« Droit à l’aide à mourir » : l’essentiel du texte sur lequel les députés vont se prononcer

26 Mai, 2025

Samedi 24 mai, les députés ont terminé l’examen en première lecture de la proposition de loi relative au « droit à l’aide à mourir ». Que contient ce texte sur lequel les élus doivent se prononcer le 27 mai ? Décryptage.

La proposition de loi compte désormais 19 articles. 89 amendements ont été adoptés sur les 2691 proposés par les députés.

L’inscription dans le Code de la Santé publique

Avec l’article 1 de la proposition de loi, le titre du chapitre 1er du livre 1er de la 1ère partie du Code de la Santé publique deviendra « Information des usagers du système de santé, expression de leur volonté et fin de vie ».

La mention « Ce droit comprend la possibilité d’accéder à l’aide à mourir dans les conditions prévues à la section 2 bis du chapitre Ier du présent titre et de recevoir une information, délivrée sous une forme compréhensible de tous, concernant cette aide » sera ajoutée à la suite de l’article L1110-5 du Code qui dispose : « Toute personne a le droit d’avoir une fin de vie digne et accompagnée du meilleur apaisement possible de la souffrance. Les professionnels de santé mettent en œuvre tous les moyens à leur disposition pour que ce droit soit respecté. »

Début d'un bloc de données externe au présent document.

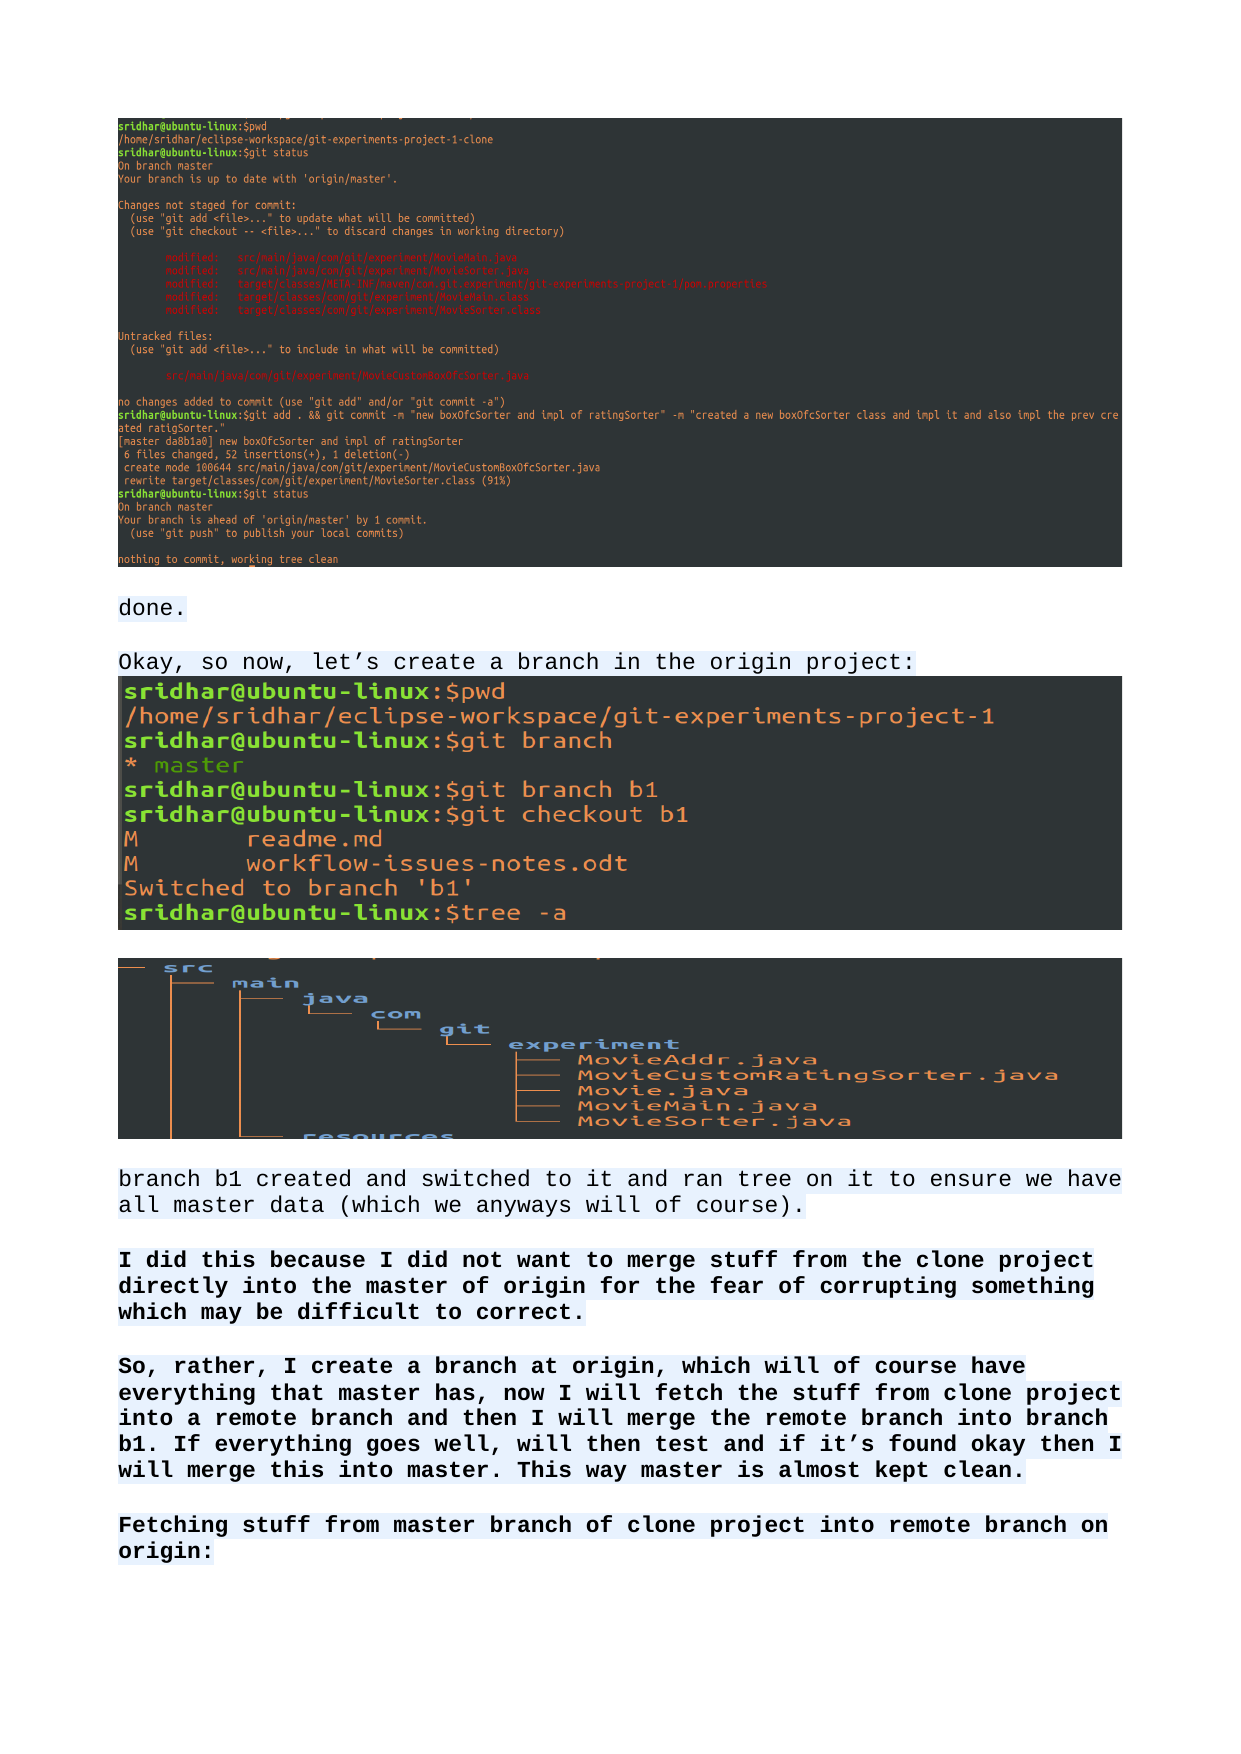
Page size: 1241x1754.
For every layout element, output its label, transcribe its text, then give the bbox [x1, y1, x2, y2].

picture [118, 676, 1123, 930]
picture [118, 958, 1123, 1139]
text done. [118, 596, 1122, 622]
text Fetching stuff from master branch of clone project into remote branch on origin: [118, 1513, 1122, 1565]
text So, rather, I create a branch at origin, which will of course have everything that master has, now I will fetch the stuff from clone project into a remote branch and then I will merge the remote branch into branch b1. If everything goes well, will then test and if it’s found okay then I will merge this into master. This way master is almost kept clean. [118, 1355, 1122, 1484]
picture [118, 118, 1123, 567]
text I did this because I did not want to merge stuff from the clone project directly into the master of origin for the fear of corrupting something which may be difficult to correct. [118, 1248, 1122, 1326]
text branch b1 created and switched to it and ran tree on it to ensure we have all master data (which we anyways will of course). [118, 1168, 1122, 1219]
text Okay, so now, let’s create a branch in the origin project: [118, 651, 1122, 676]
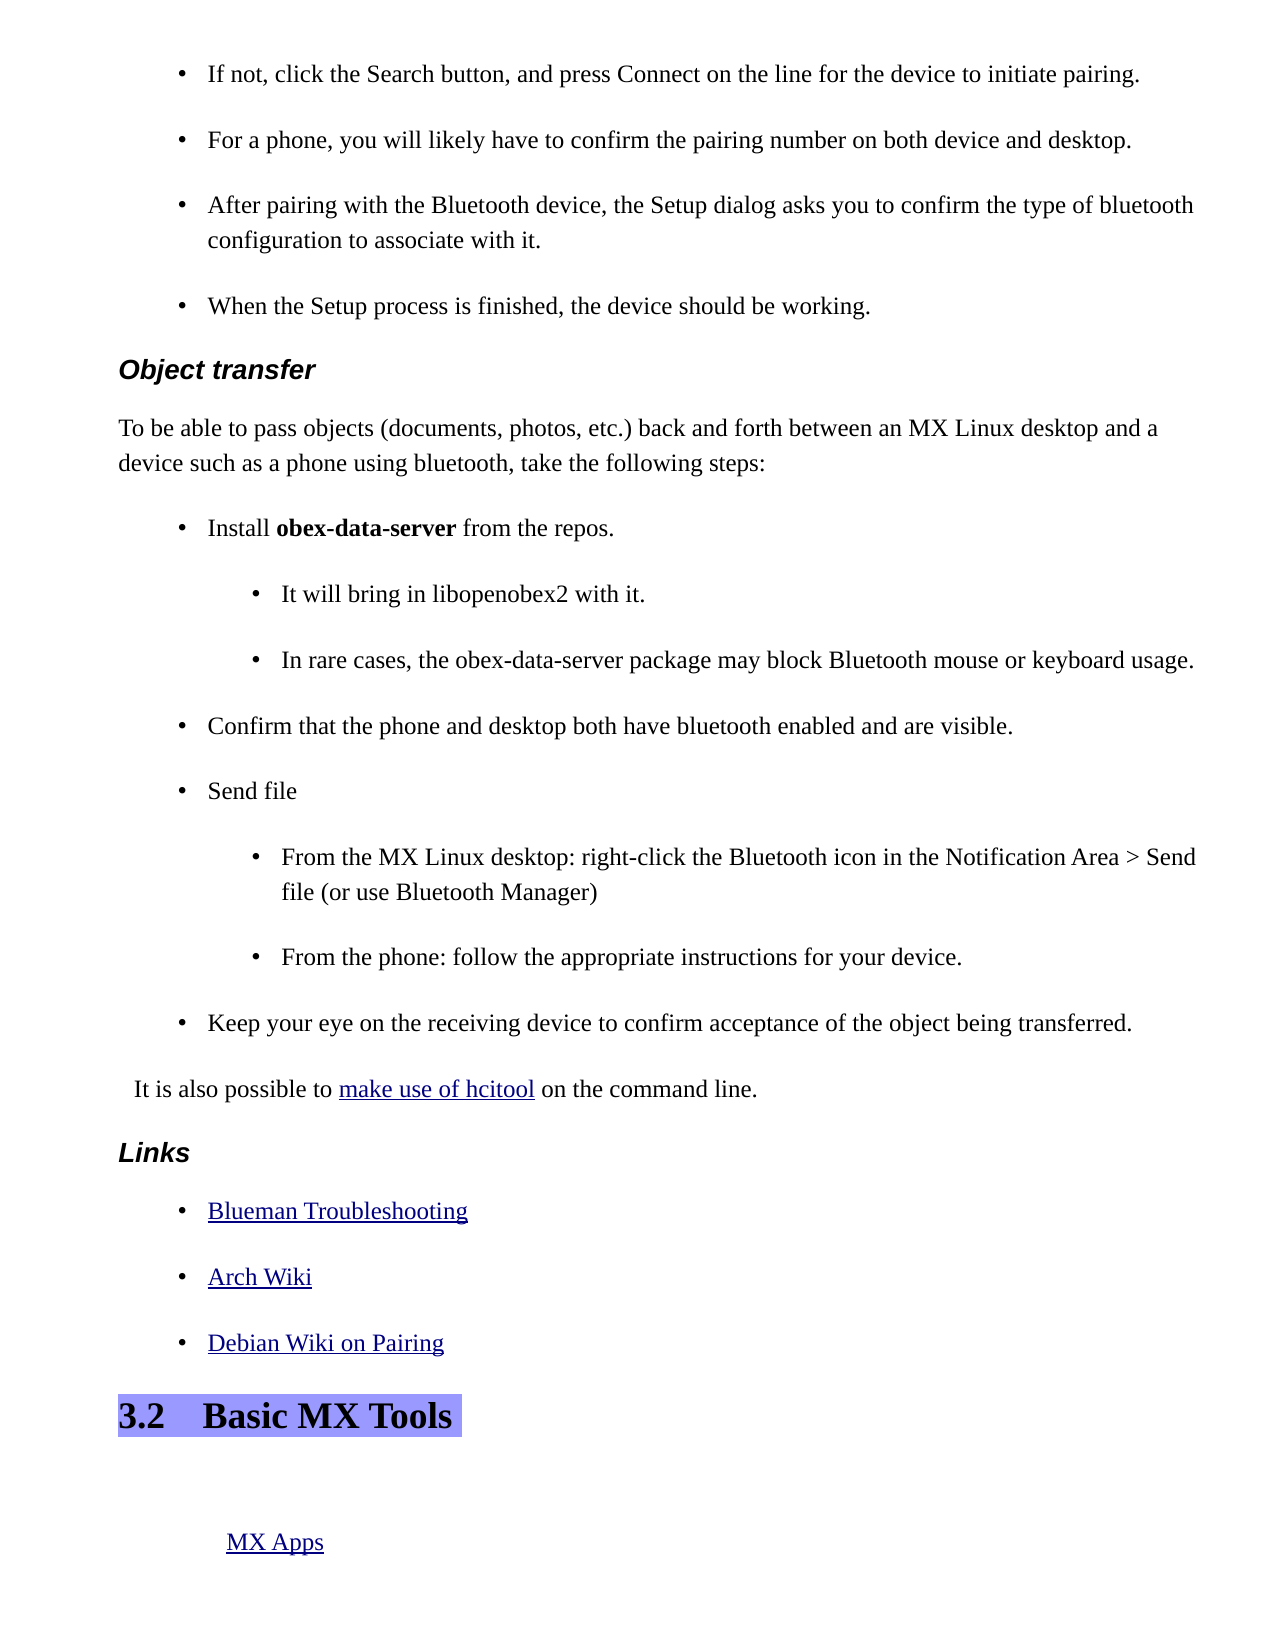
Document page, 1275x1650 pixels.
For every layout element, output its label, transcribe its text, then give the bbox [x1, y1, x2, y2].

list It will bring in libopenobex2 with it. [252, 579, 1200, 608]
subtitle 3.2 Basic MX Tools [462, 1394, 1200, 1437]
subtitle Object transfer [118, 353, 1216, 385]
list From the phone: follow the appropriate instructions for your device. [252, 942, 1200, 971]
text It is also possible to make use of hcitool on the command line. [134, 1074, 1200, 1103]
list Keep your eye on the receiving device to confirm acceptance of the object being transferred. [178, 1008, 1200, 1037]
list Send file [178, 776, 1200, 805]
list After pairing with the Bluetooth device, the Setup dialog asks you to confirm the type of bluetooth configuration to associate with it. [178, 191, 1200, 254]
text To be able to pass objects (documents, photos, etc.) back and forth between an MX Linux desktop and a device such as a phone using bluetooth, take the following steps: [118, 413, 1216, 477]
list Arch Wiki [178, 1262, 1200, 1291]
list Install obex-data-server from the repos. [178, 513, 1200, 542]
subtitle Links [118, 1136, 1216, 1168]
list When the Setup process is finished, the device should be working. [178, 291, 1200, 319]
list Debian Wiki on Pairing [178, 1328, 1200, 1357]
text MX Apps [118, 1468, 1200, 1556]
list In rare cases, the obex-data-server package may block Bluetooth mouse or keyboard usage. [252, 645, 1200, 674]
list Confirm that the phone and desktop both have bluetooth enabled and are visible. [178, 711, 1200, 739]
list If not, click the Search button, and press Connect on the line for the device to initiate pairing. [178, 59, 1200, 88]
list Blueman Troubleshooting [178, 1196, 1200, 1225]
list From the MX Linux desktop: right-click the Bluetooth icon in the Notification Area > Send file (or use Bluetooth Manager) [252, 842, 1200, 905]
list For a phone, you will likely have to confirm the pairing number on both device and desktop. [178, 125, 1200, 153]
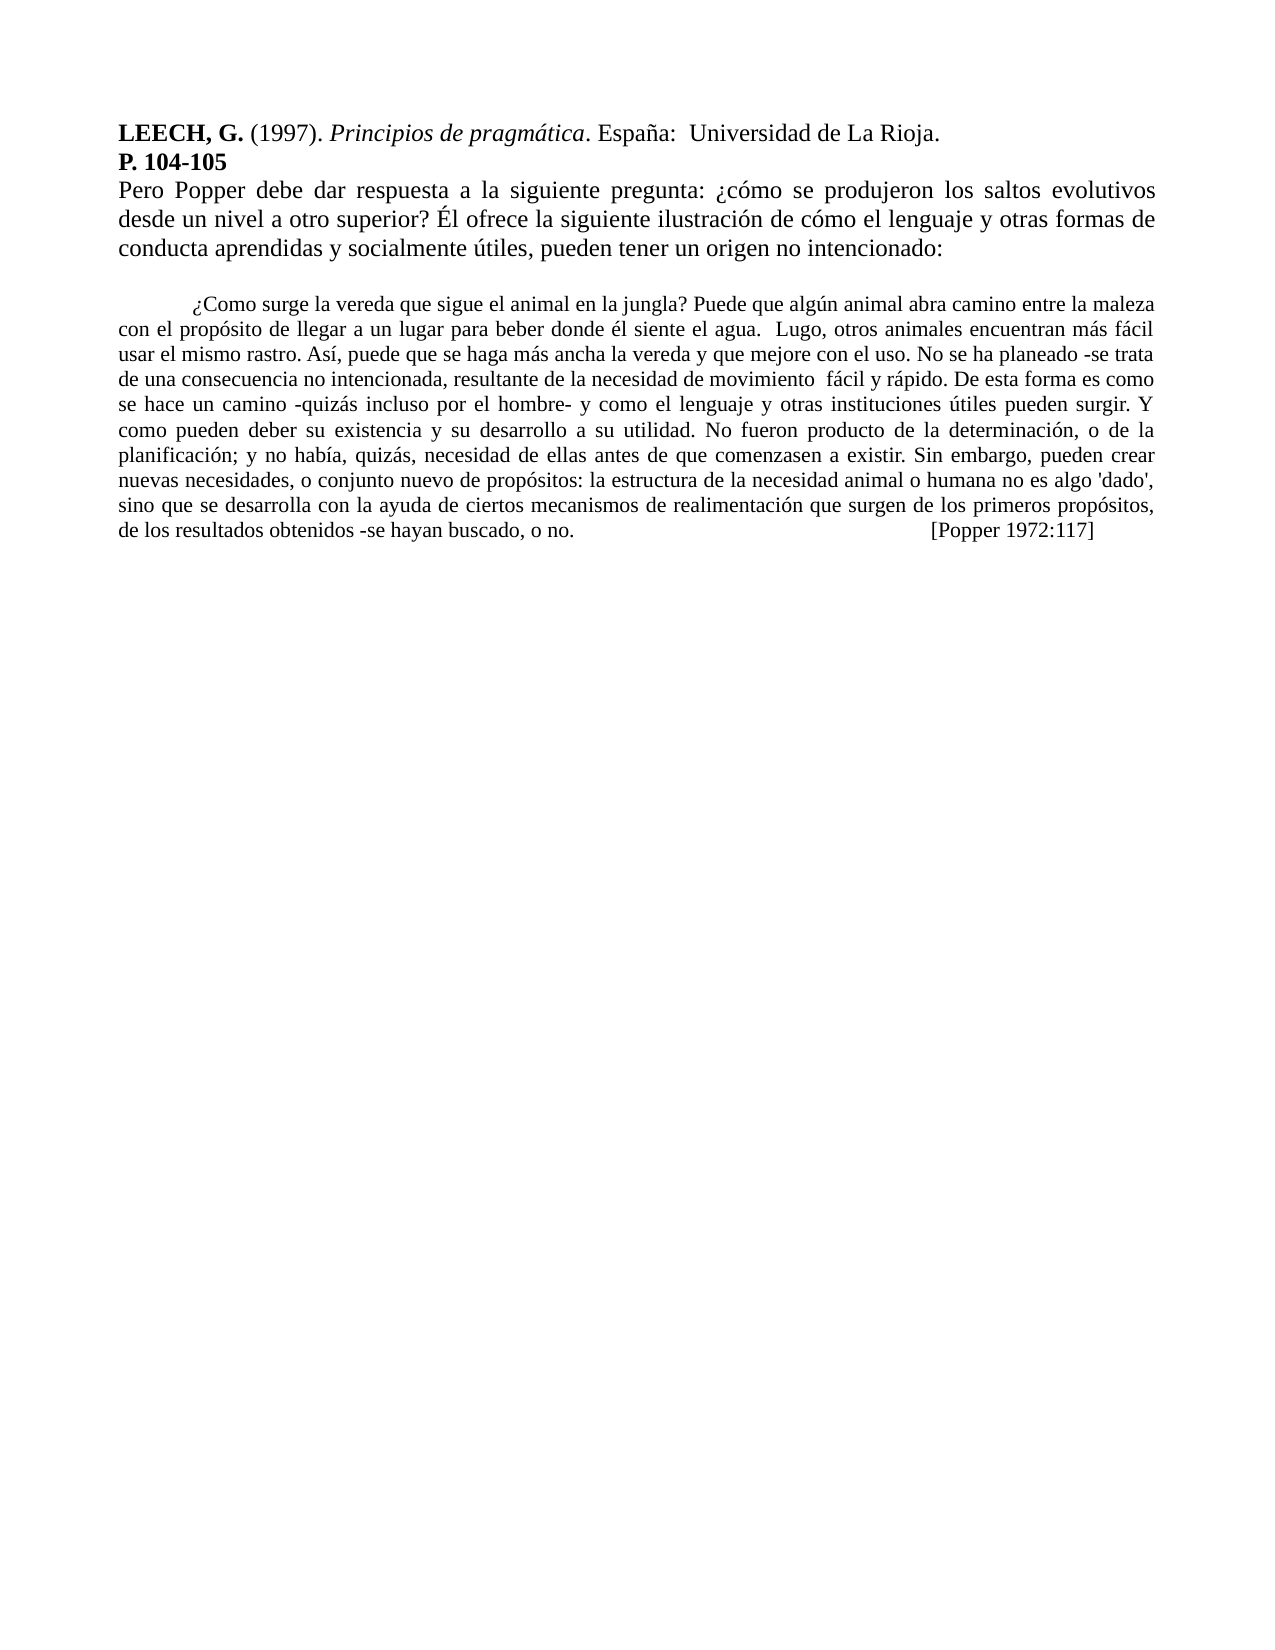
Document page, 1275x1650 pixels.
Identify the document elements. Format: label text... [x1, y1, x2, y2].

text ¿Como surge la vereda que sigue el animal en la jungla? Puede que algún animal abra camino entre la maleza con el propósito de llegar a un lugar para beber donde él siente el agua. Lugo, otros animales encuentran más fácil usar el mismo rastro. Así, puede que se haga más ancha la vereda y que mejore con el uso. No se ha planeado -se trata de una consecuencia no intencionada, resultante de la necesidad de movimiento fácil y rápido. De esta forma es como se hace un camino -quizás incluso por el hombre- y como el lenguaje y otras instituciones útiles pueden surgir. Y como pueden deber su existencia y su desarrollo a su utilidad. No fueron producto de la determinación, o de la planificación; y no había, quizás, necesidad de ellas antes de que comenzasen a existir. Sin embargo, pueden crear nuevas necesidades, o conjunto nuevo de propósitos: la estructura de la necesidad animal o humana no es algo 'dado', sino que se desarrolla con la ayuda de ciertos mecanismos de realimentación que surgen de los primeros propósitos, de los resultados obtenidos -se hayan buscado, o no. [Popper 1972:117] [118, 291, 1157, 543]
text Pero Popper debe dar respuesta a la siguiente pregunta: ¿cómo se produjeron los saltos evolutivos desde un nivel a otro superior? Él ofrece la siguiente ilustración de cómo el lenguaje y otras formas de conducta aprendidas y socialmente útiles, pueden tener un origen no intencionado: [118, 176, 1157, 262]
text LEECH, G. (1997). Principios de pragmática. España: Universidad de La Rioja. [118, 118, 1157, 147]
text P. 104-105 [118, 147, 1157, 176]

Par cette inscription dans le Code de la Santé publique, l’« aide à mourir » est considérée comme un soin.

L’instauration d’un « droit à l’aide à mourir »

L’article 2 définit le « droit à l’aide à mourir ». En effet, les députés [1] ont refusé l’emploi des mots « euthanasie », « suicide assisté » ou même « aide active à mourir ». Ils veulent en outre instituer cette procédure comme étant un « droit ».

L’euthanasie, une exception… tout du moins en théorie

Le gouvernement a souhaité rétablir l’euthanasie comme une exception lorsque la personne « n’est pas en mesure physiquement » de s’administrer la substance létale.

Le stress pourra-t-il relever d’une « incapacité physique » ? Les débats dans l’hémicycle ont montré que ce n’est pas exclu [2] (cf. Les députés adoptent le « droit à l’aide à mourir » : une « trajectoire vertigineuse »).

Des critères d’accès pour certains très flous et très larges

Cinq critères cumulatifs ont été définis par les législateurs à l’article 4 : 1/ Etre âgé d’au moins dix‑huit ans ; 2/ Etre de nationalité française ou résider de façon stable et régulière en France ; 3/ Etre atteint d’une « affection grave et incurable, quelle qu’en soit la cause, qui engage le pronostic vital, en phase avancée ou terminale » ; 4/ Présenter une « souffrance physique ou psychologique » liée à cette affection, qui est « soit réfractaire aux traitements, soit insupportable selon la personne lorsque celle‑ci a choisi de ne pas recevoir ou d’arrêter de recevoir un traitement » ; 5/ Etre apte à manifester sa volonté « de façon libre et éclairée »

La « phase avancée » est désormais définie « par l’entrée dans un processus irréversible marqué par l’aggravation de l’état de santé de la personne malade qui affecte sa qualité de vie ». La souffrance psychologique devra être « constante » et « une souffrance psychologique seule ne peut en aucun cas permettre de bénéficier de l’aide à mourir ».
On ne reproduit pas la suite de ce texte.